Opzet van het onderzoek
Het basisonderzoek, dat voor 50% door het Ministerie van Economische Zaken, afd. Bouwchemie en Metallurgie, werd gesubsidieerd, werd in een aantal fasen uitgevoerd.
Fase 1
Met een 14-tal corrosiewerende lood-en chromaatvrije pigmenten en 3 typen bindmiddelen (alkyd-, chloorrubber-en epoxyhars) werden corrosiewerende (c.w.) grondverven bereid. Deze c.w. grondverven werden vergeleken met c.w. verven die loodmenie, zinkchromaat respectievelijk zinkfosfaat bevatten. Gevarieerd werden de hoeveelheid c.w. pigment (20, 35 en 50 volumeprocenten van de pigmentsamenstelling) en de pigmentvolumeconcentraties (35 en 40).
Fase 2
Optimaliserings-onderzoek, gebaseerd op de in Fase 1 (selectieonderzoek) verkregen beste resultaten.
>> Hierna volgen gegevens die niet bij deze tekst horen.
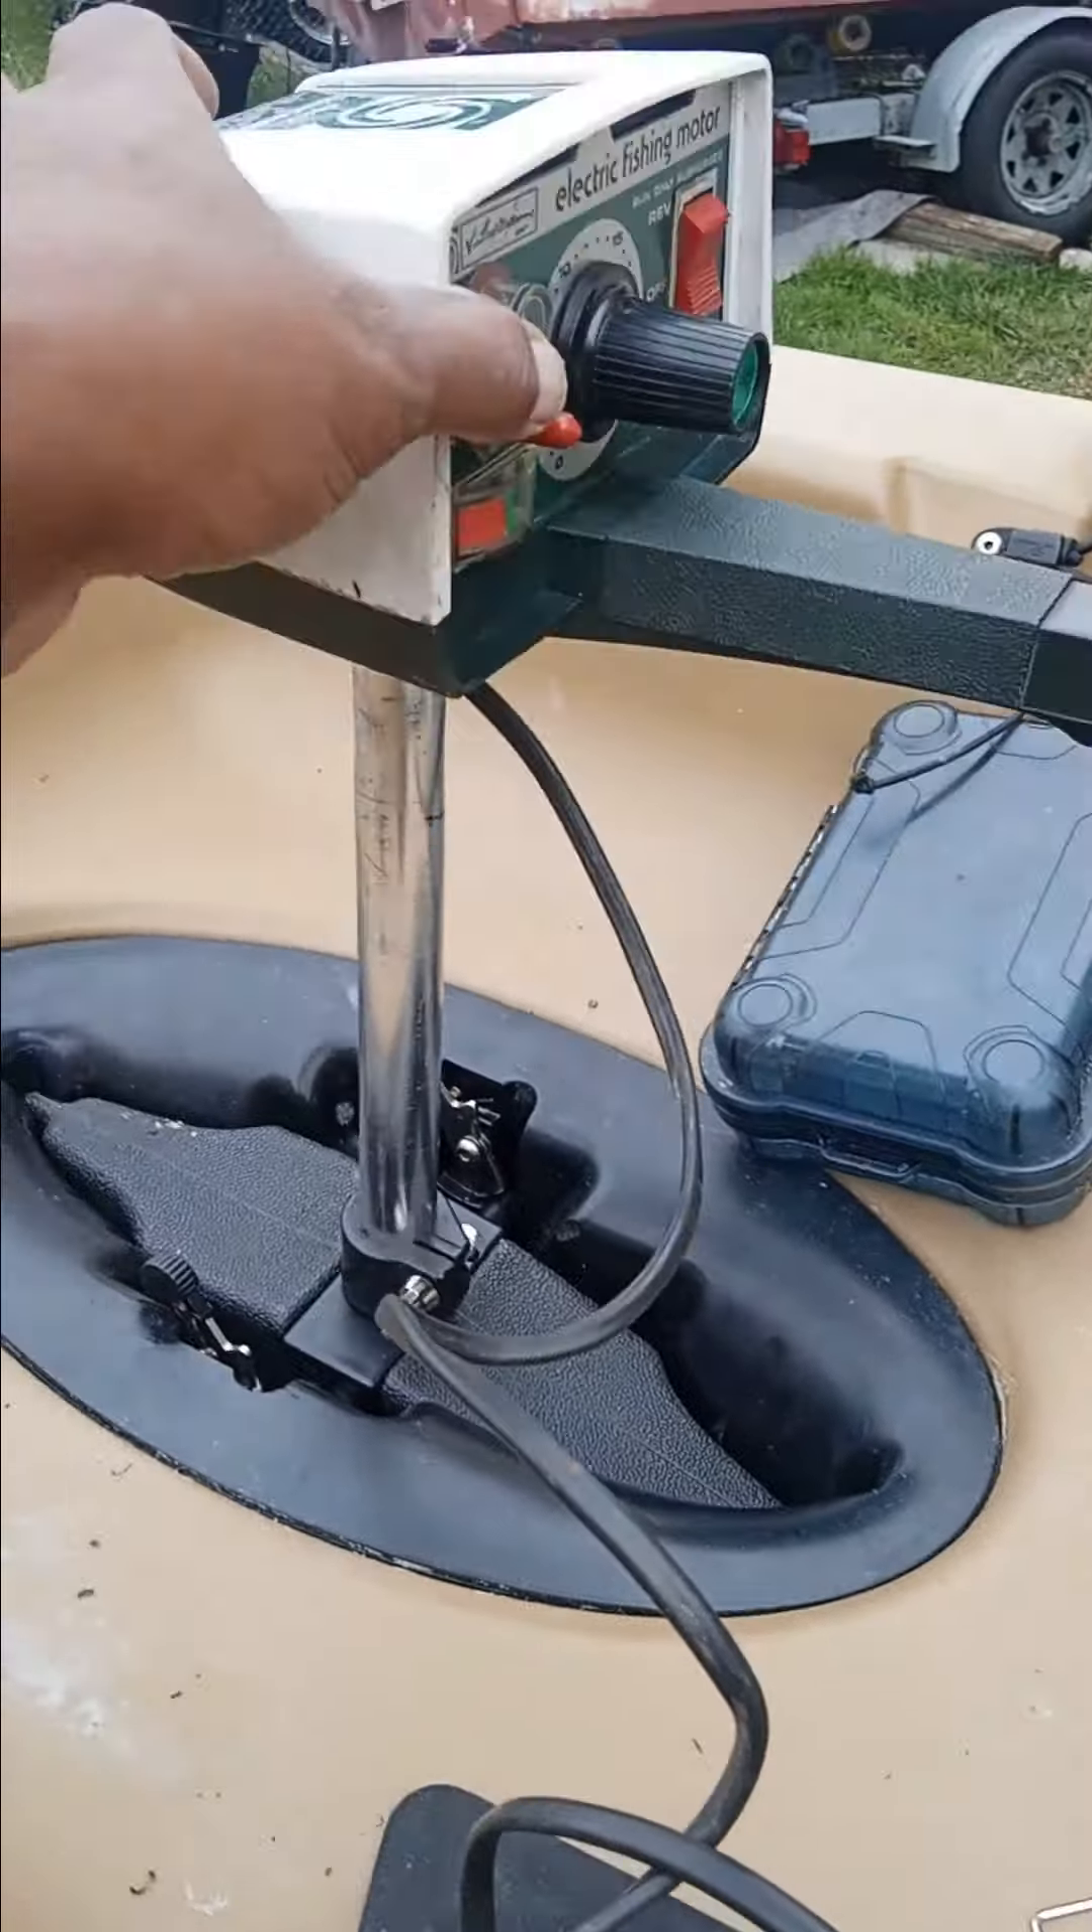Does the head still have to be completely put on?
No.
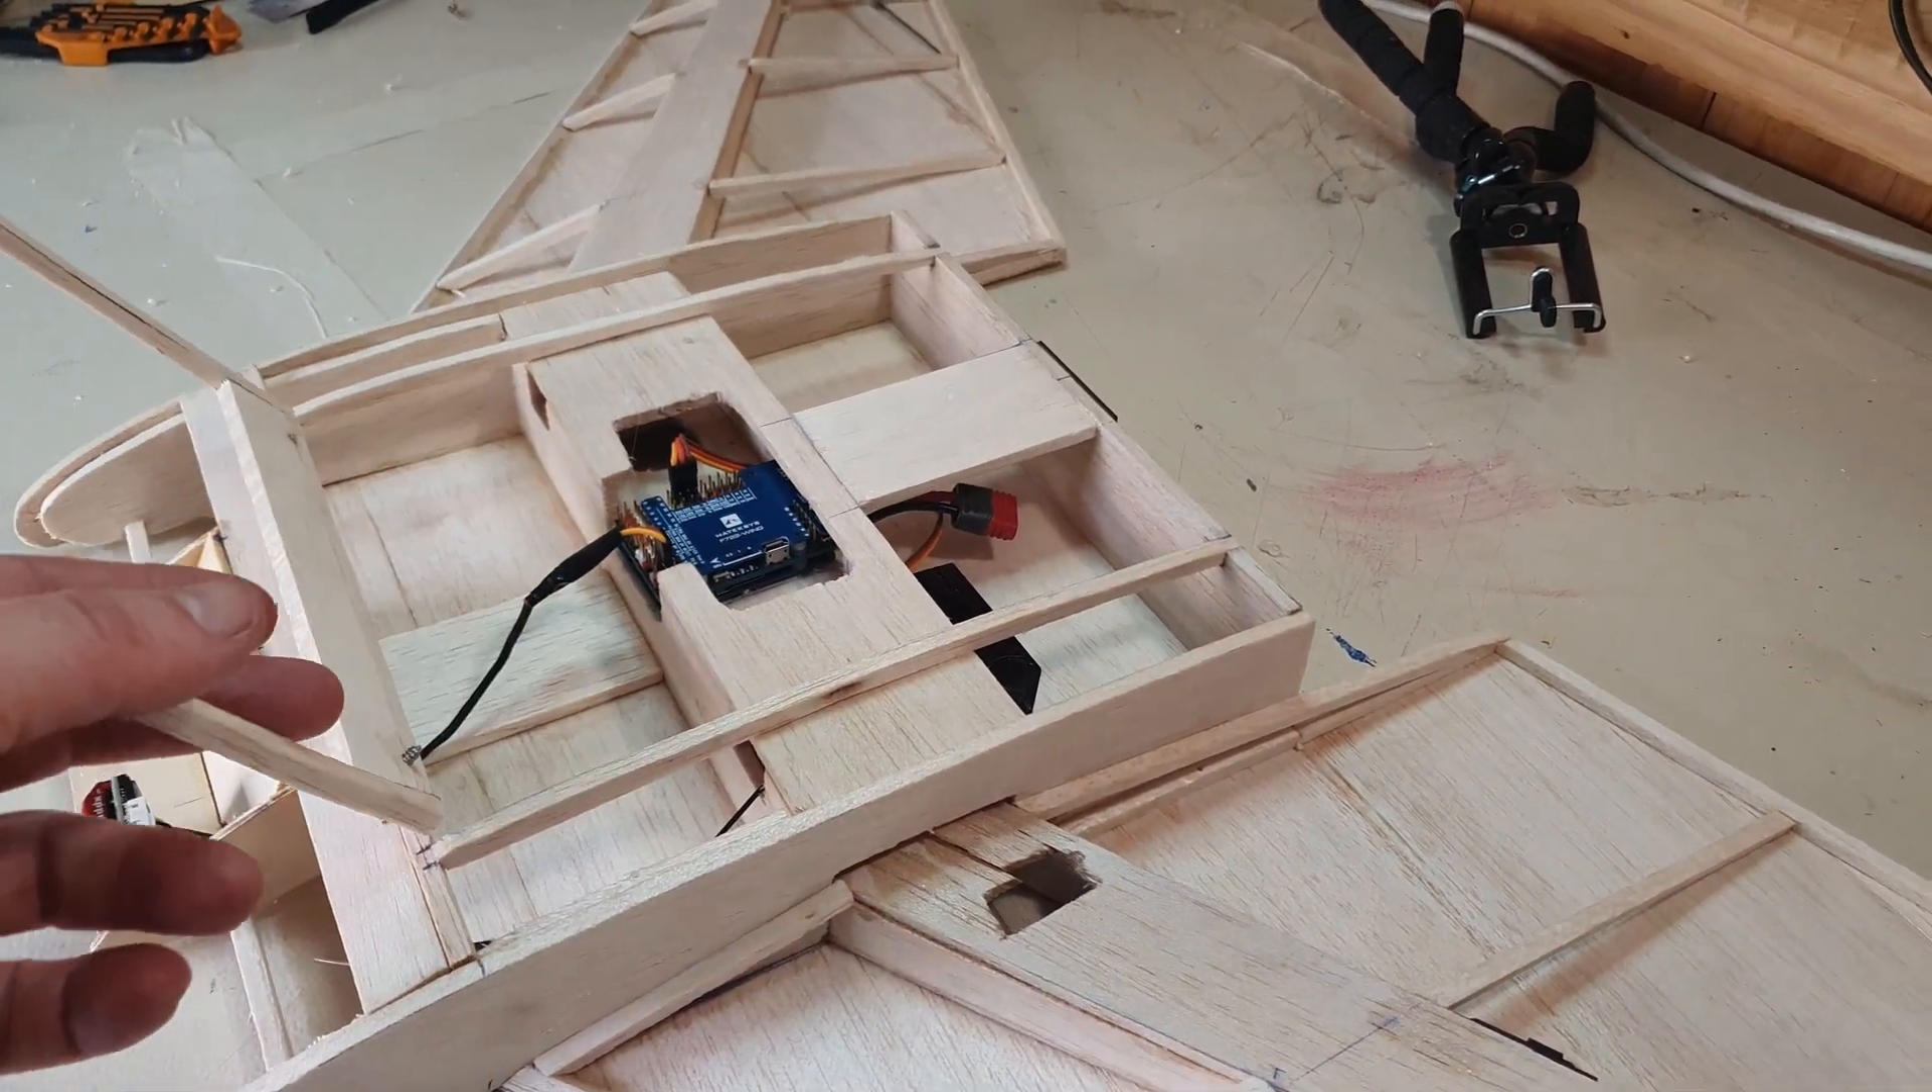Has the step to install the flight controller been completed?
Yes.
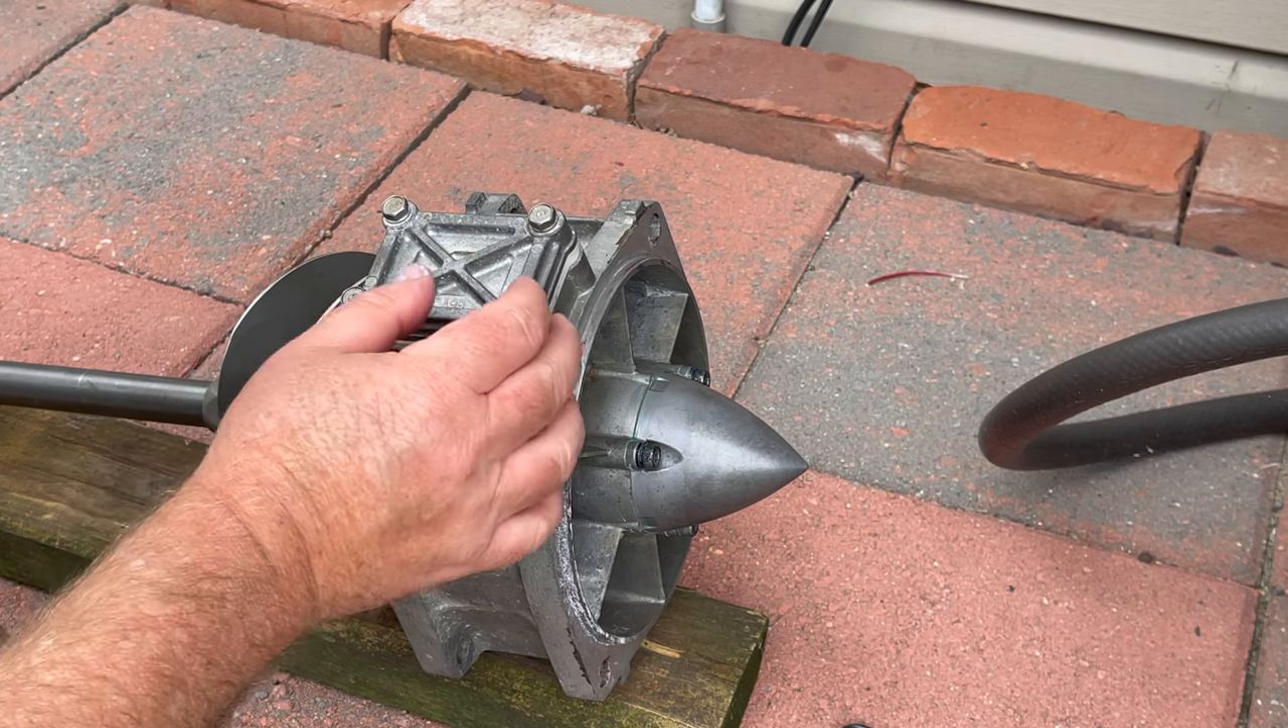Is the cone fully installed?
Yes.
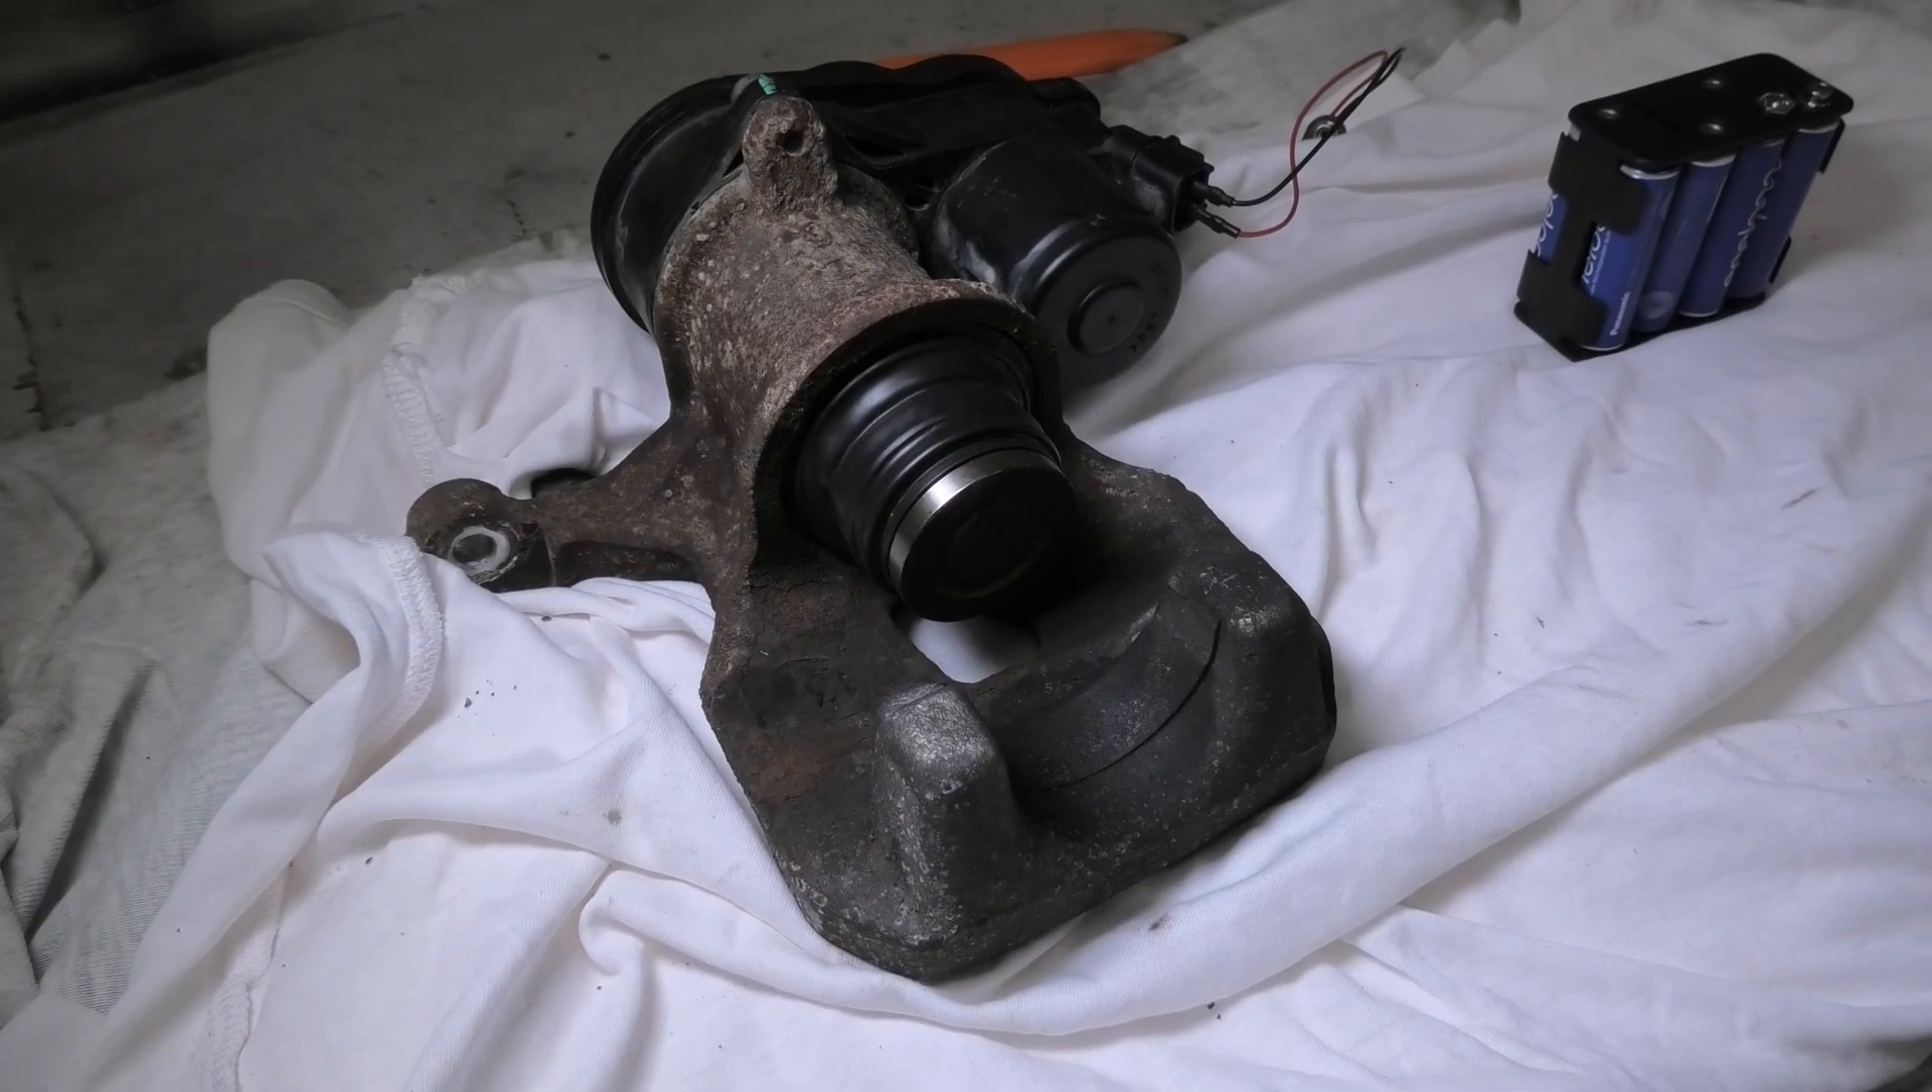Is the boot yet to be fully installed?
No.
In deze Fase 2 werd onderzocht of door variatie van de pigmentvolumeconcentratie en/of het gehalte aan corrosiewerend lood-en chromaatvrij pigment een optimale samenstelling kon worden verkregen. Het aantal in Fase 1 geselecteerde c.w. lood-en chromaatvrije pigmenten bedroeg 5 per bindmiddel, zodat een 15-tal samenstellingen voor optimalisering en selectie voor Fase 3 ter beschikking stonden . Hierbij doen zich als gevolg van het feit, dat de corrosiewerende pigmenten in 2 concentraties in Fase 1 werden beproefd, 2 mogelijkheden voor, er wordt een grondverf geselecteerd met:
- 50 volumeprocenten corrosiewerend pigment berekend op het totale volume pigment plus vulstoffen;
- 35 volumeprocenten corrosiewerend pigment, berekend op het totale volume pigment plus vulstoffen.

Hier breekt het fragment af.